Second, these appeals brought forth a flood of amici briefs from across the political, economic and ideological spectrum. They include major environmental organizations, the U.S. Chamber of Commerce, a U.S. senator and dueling coalitions of "blue state" attorneys general (led by California Attorney General Xavier Becerra) and "red state" attorneys general (headed by Indiana Attorney General Curtis Hill.) Particularly noteworthy is the fact that the Trump administration filed a friend-of-the-court brief supporting the energy company defendants. The federal government's most breathtaking assertion was that the California local government lawsuits "are inconsistent with constitutional principles of separation of powers"; that remarkable contention drew nary a mention from the 9th Circuit panel.

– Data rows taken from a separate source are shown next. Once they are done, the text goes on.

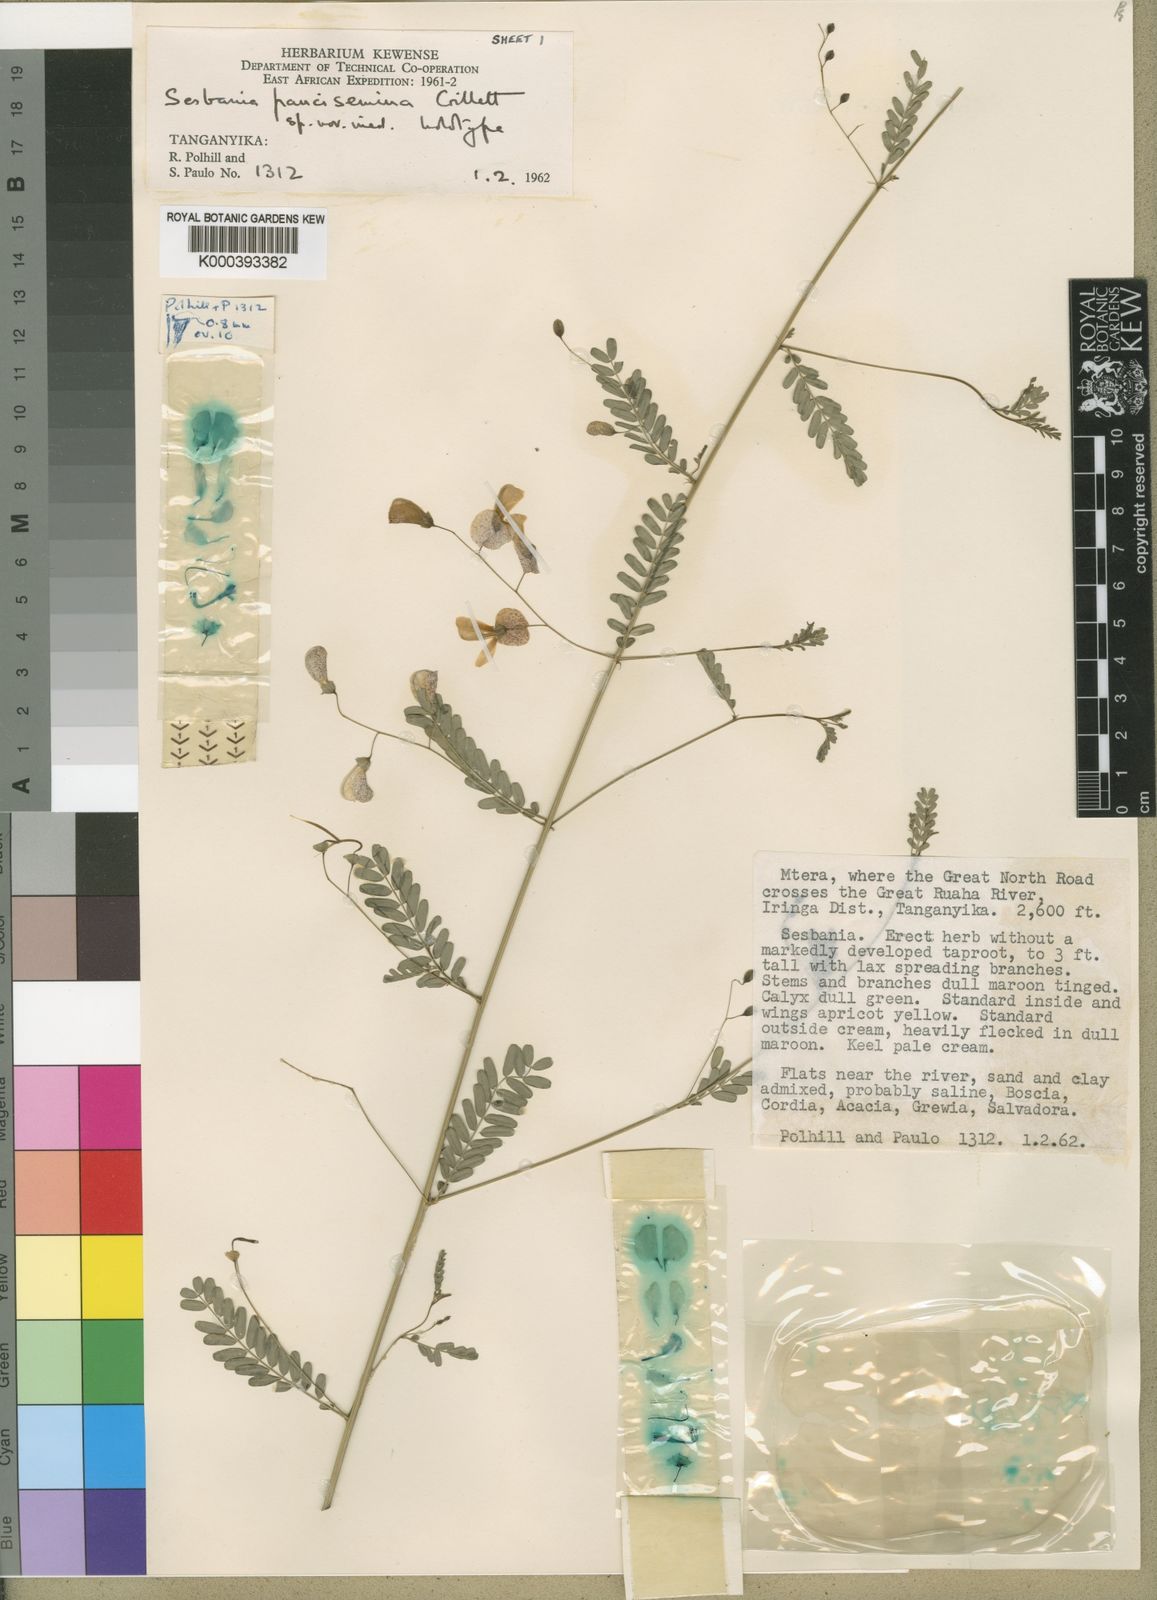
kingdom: Plantae
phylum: Tracheophyta
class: Magnoliopsida
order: Fabales
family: Fabaceae
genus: Sesbania
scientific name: Sesbania paucisemina
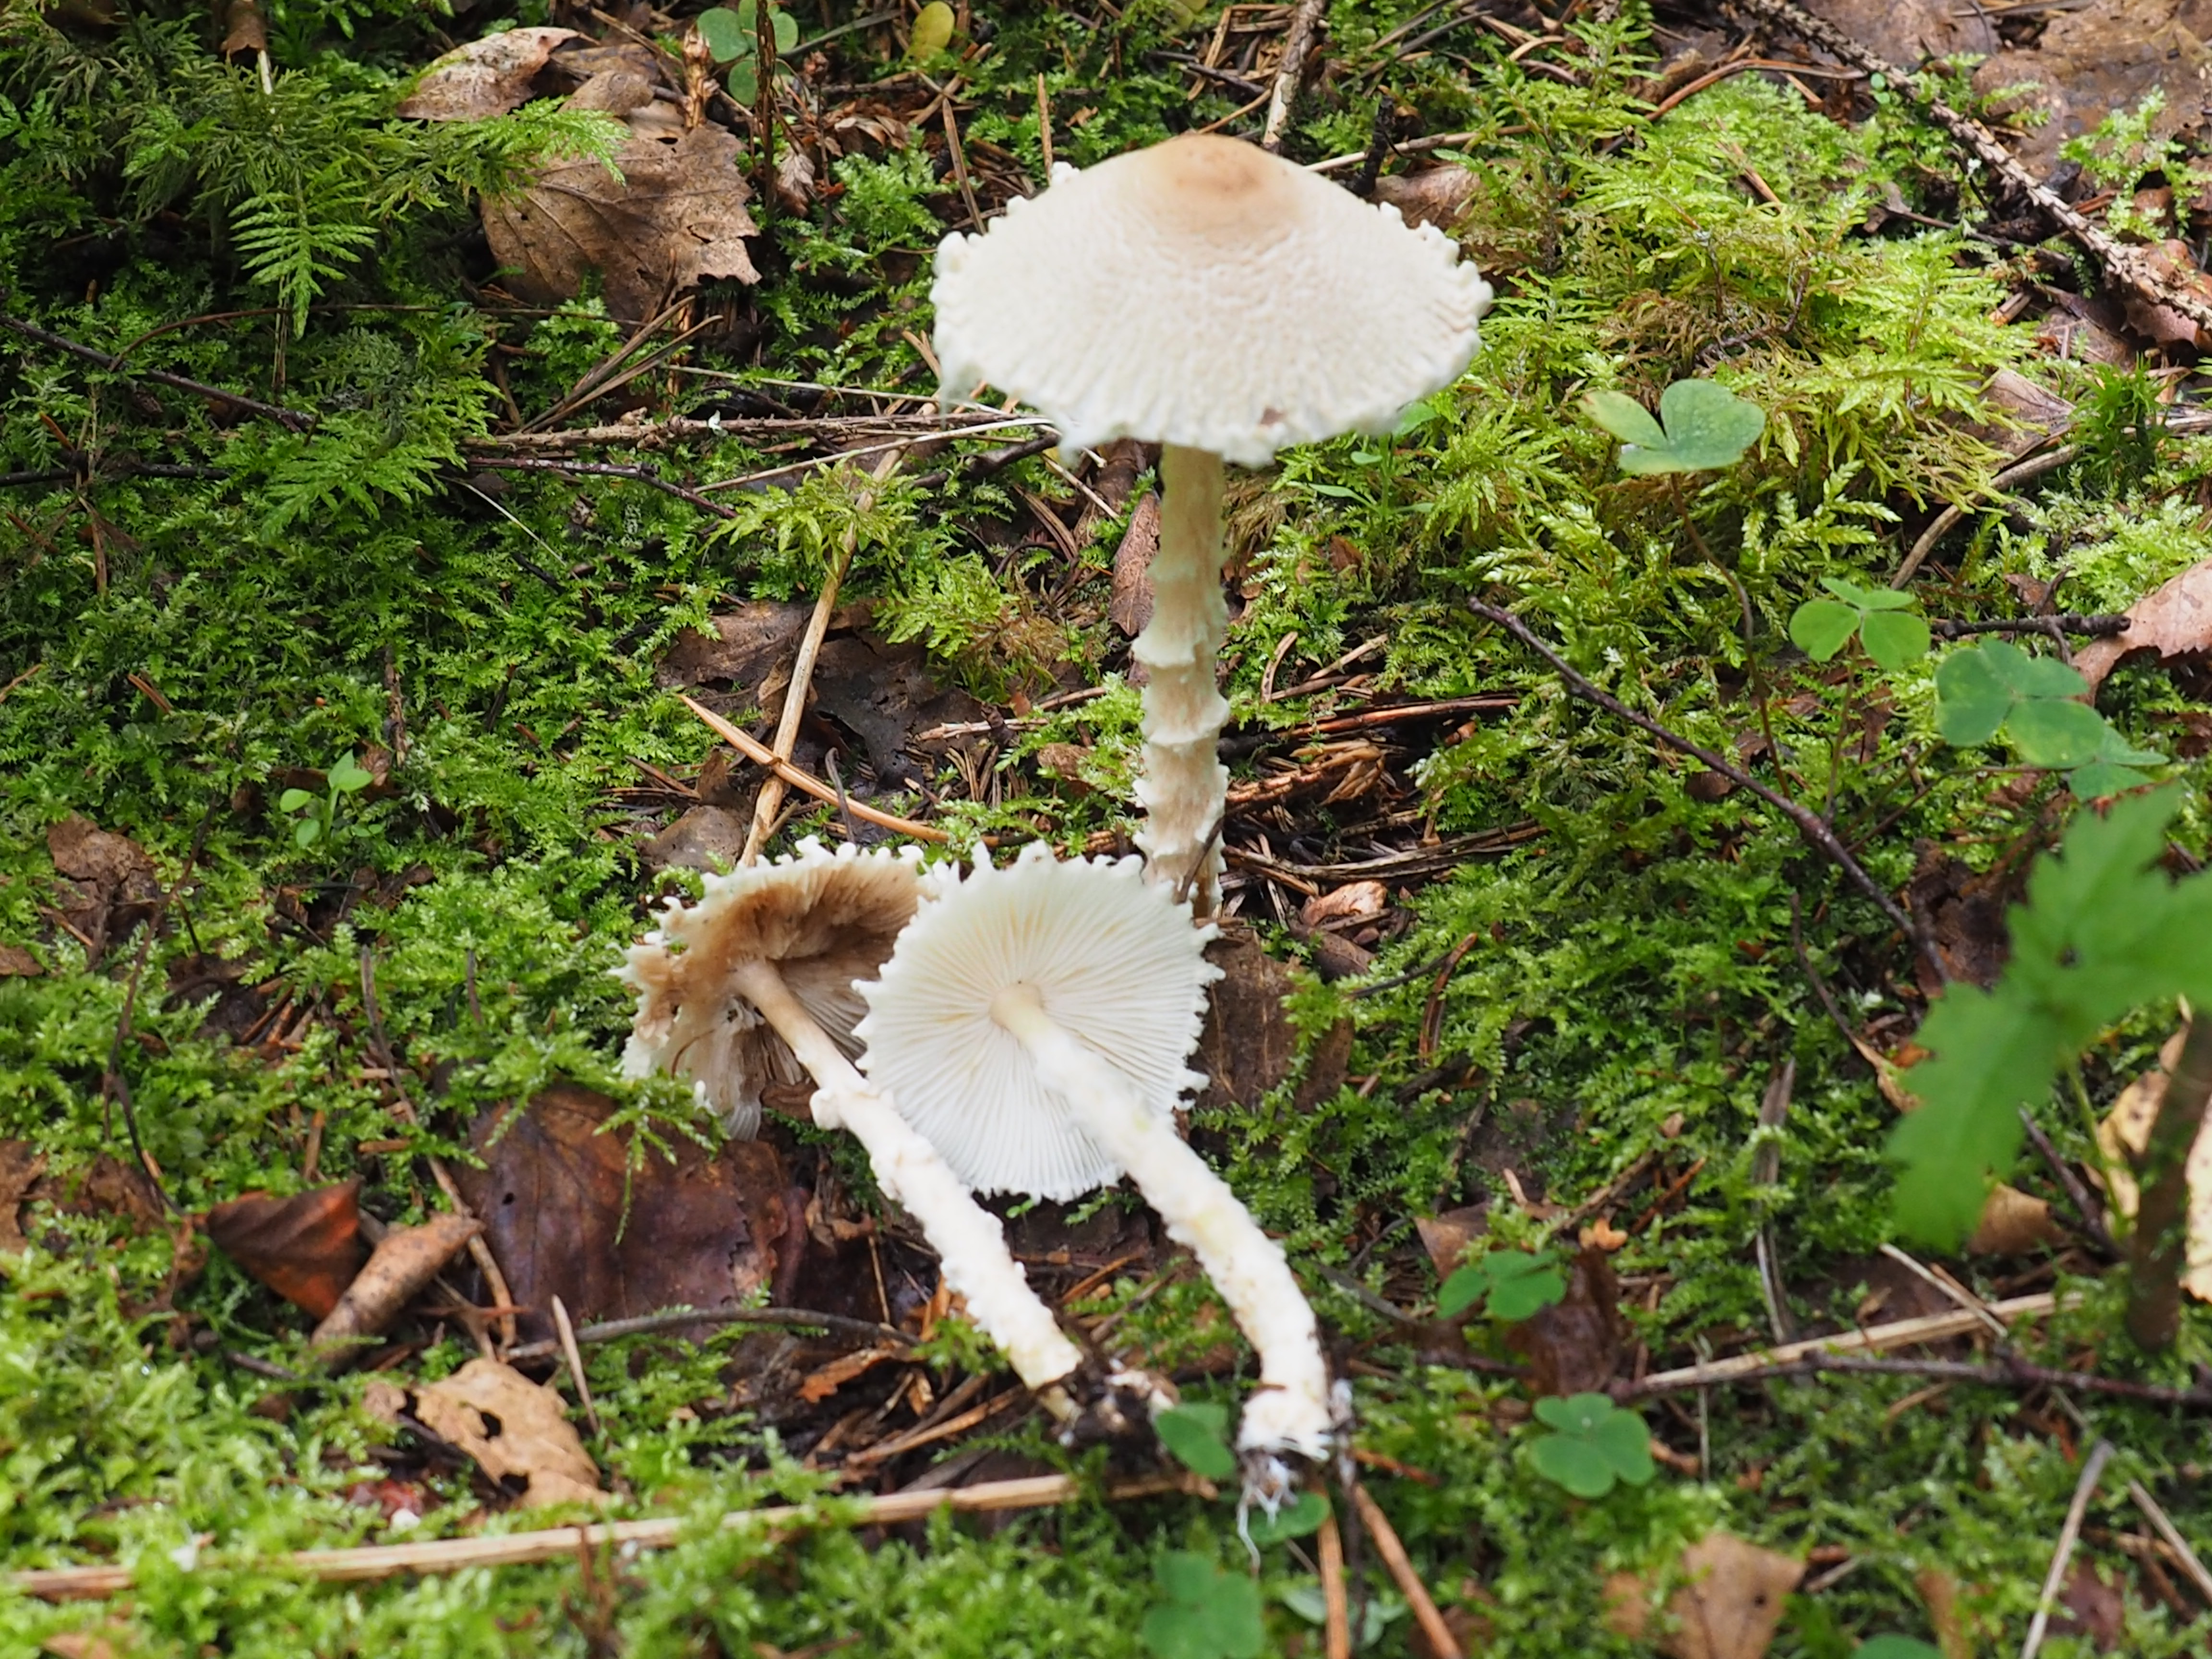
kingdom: Fungi
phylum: Basidiomycota
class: Agaricomycetes
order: Agaricales
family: Agaricaceae
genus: Lepiota
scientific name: Lepiota clypeolaria
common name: Shield dapperling
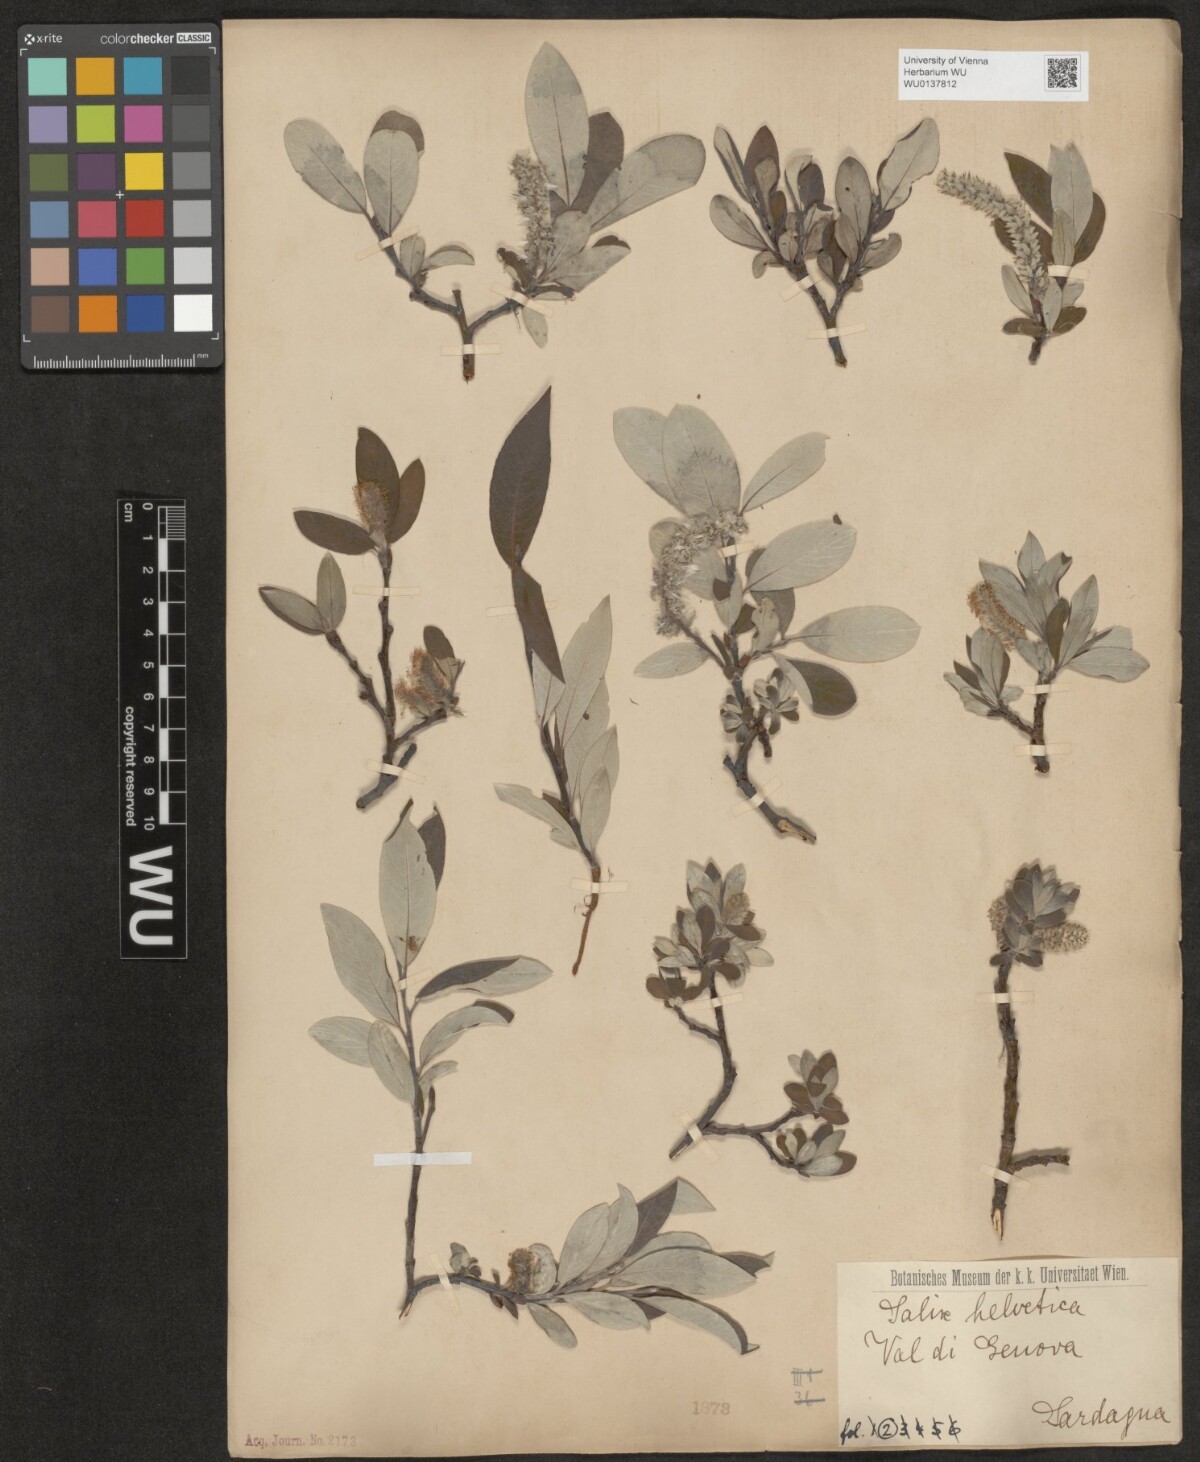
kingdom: Plantae
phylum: Tracheophyta
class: Magnoliopsida
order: Malpighiales
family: Salicaceae
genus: Salix
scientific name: Salix helvetica
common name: Swiss willow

City of Oakland and County of San Mateo represent major wins for the local governments bringing these cases and, correspondingly, a very significant setback for the energy industry defendants. The momentum in these cases has doubtless swung to the plaintiffs' side, and it will be most interesting to see if they can parlay their latest appellate victory into favorable judgments or settlements. In any event, these cases and the related lawsuits pending across the U.S. represent the most important, currently active climate change litigation in the nation.